The Isle Peak iSUP consistently showed up as one of the top rated inflatables on many blogs and review sites. When inflated the board measures 10′ 6″ long by 31″ wide by 6″ deep and only weighs 23 pounds. Most hardboards weigh in the 30 pound plus range so this was a nice change.
I liked the fact that the Peak inflatable standup paddle board was offered as a complete package that included:
- Isle Peak iSUP
- High pressure pump
- SUP fin
- Adjustable paddle
- Safety coil leash
- Patch kit (haven’t needed it yet – knock on wood)
- Carrying backpack with padded shoulder pads
My iSUP is made by Isle Surf and SUP based out of San Diego, California. That’s a bit far for a road trip (I’m in Florida) but I did the happy dance when I found the Isle Peak listed on Amazon. I’m an Amazon Prime member and got FREE 2-day shipping. I don’t know how they managed to mail such a bulky, heavy package in only 2-days but it arrived in record time.
Inflatable paddle boards can take a bit more time to setup compared to their hardboard counterpart. Heck, with a hardboard all you do is throw it on the water and you’re good to go. With an iSUP you have to use a hand pump or electrical pump with a car lighter adapter to inflate the board. The Isle Peak iSUP package included a 2-stage pump; high volume to quickly inflate it to about 80% then flip the switch to the high pressure setting to finish inflating the board to 15 psi.
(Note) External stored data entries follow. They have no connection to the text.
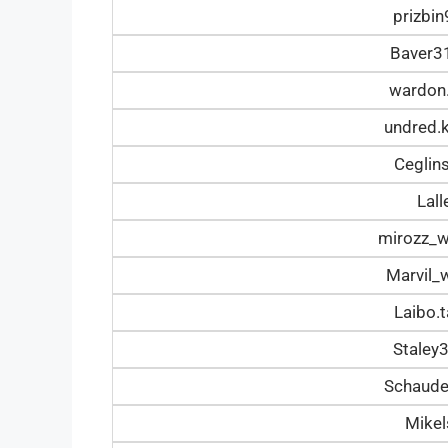
prizbi
Baver3
wardon
undred.
Ceglin
Lal
mirozz_
Marvil_
Laibo.
Staley
Schaud
Mike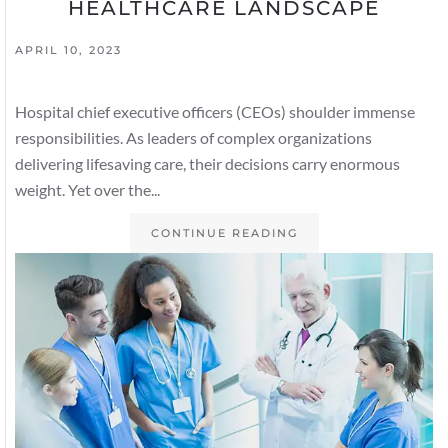
HEALTHCARE LANDSCAPE
APRIL 10, 2023
Hospital chief executive officers (CEOs) shoulder immense
responsibilities. As leaders of complex organizations
delivering lifesaving care, their decisions carry enormous
weight. Yet over the...
CONTINUE READING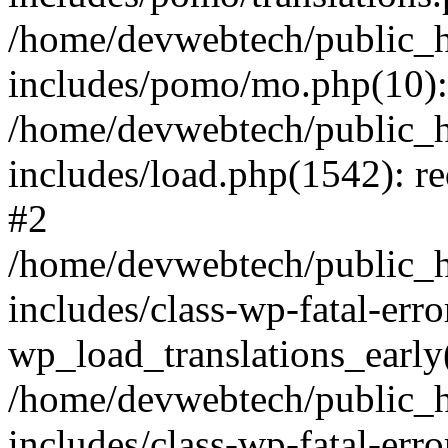
/home/devwebtech/public_h
includes/pomo/mo.php(10):
/home/devwebtech/public_h
includes/load.php(1542): re
#2
/home/devwebtech/public_h
includes/class-wp-fatal-err
wp_load_translations_early
/home/devwebtech/public_h
includes/class-wp-fatal-err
I have AMAZING legs from running and cycling but rather wimpy arms (picture a T-REX) – so, it can be a bit of a challenge to inflate my board. But it usually takes under 10 minutes and (bonus points) pumping it up gives me a quick upper body workout. No worries getting overheated inflating the board in hot and humid south Florida, just pop over to the water and ‘accidentally’ fall off your board for instant cooling!
Isle Peak iSUP Gallery
Click on any of the photos below to see full size images of me setting up and enjoying my Isle Peak inflatable paddle board. #ISLEsup
Do you own an iSUP or a hardboard? I’d love to hear your comments on which type of standup paddle board you prefer. Leave a comment at the end of this blog post or message me directly: firstname.lastname@example.org.
Final Verdict: To iSUP or Not
I’m really glad that I bought my own paddle board. How sturdy is an iSUP? You do have to make sure you inflate it to full capacity as recommended by the manufacturer. Isle recommends inflating their Peak iSUP to 15 psi – those last few pumps to get it to that pressure takes a lot of upper body strength. I may decide to purchase an electric pump in the not too distant future to make this task a bit easier on my T-REX arms. Electric pumps don’t save you very much time but, they’re perfect if you lack upper body strength or just don’t want to turn into a hot, sweaty mess while inflating your board.
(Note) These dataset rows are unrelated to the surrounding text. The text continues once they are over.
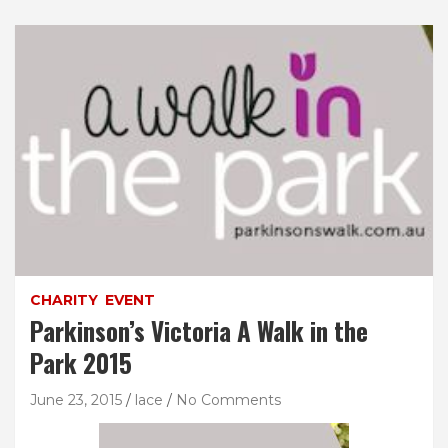
CHARITY
EVENT
Parkinson’s Victoria A Walk in the
Park 2015
June 23, 2015
lace
No Comments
So, how does an inflatable board perform compared to a hardboard? Hardboards give you a very hard, solid surface to balance on so I found that my iSUP feels a little more tipsy. It takes a little bit more effort to standup and balance on an inflatable but you’ll get used to it in no time. Also, I find the iSUP is little more sluggish when compared to a hardboard standup paddle board.
Isle has a great article on their website comparing iSUPs to hardboards and mentions, “When it comes to paddle board performance, hard paddle boards provide optimal performance compared to inflatables. Hard paddle boards are more agile, have better glide and are easier to catch waves when SUP surfing. In other words, hard paddle boards are the best option if you plan to use your paddle board for SUP surfing, SUP racing, or long-distance expeditions.”
Do I recommend getting an iSUP? Absolutely – perfect solution if you don’t have a large storage space at home and/or drive a small car. Do I still want a hardboard standup paddle board? Absolutely – I would love to get a touring SUP in the 12′ 6″ range. But until I move into my own home or rent an apartment with a garage, and switch to a full size SUV, I’m content to paddle my iSUP along the Intracoastal waterways of south Florida.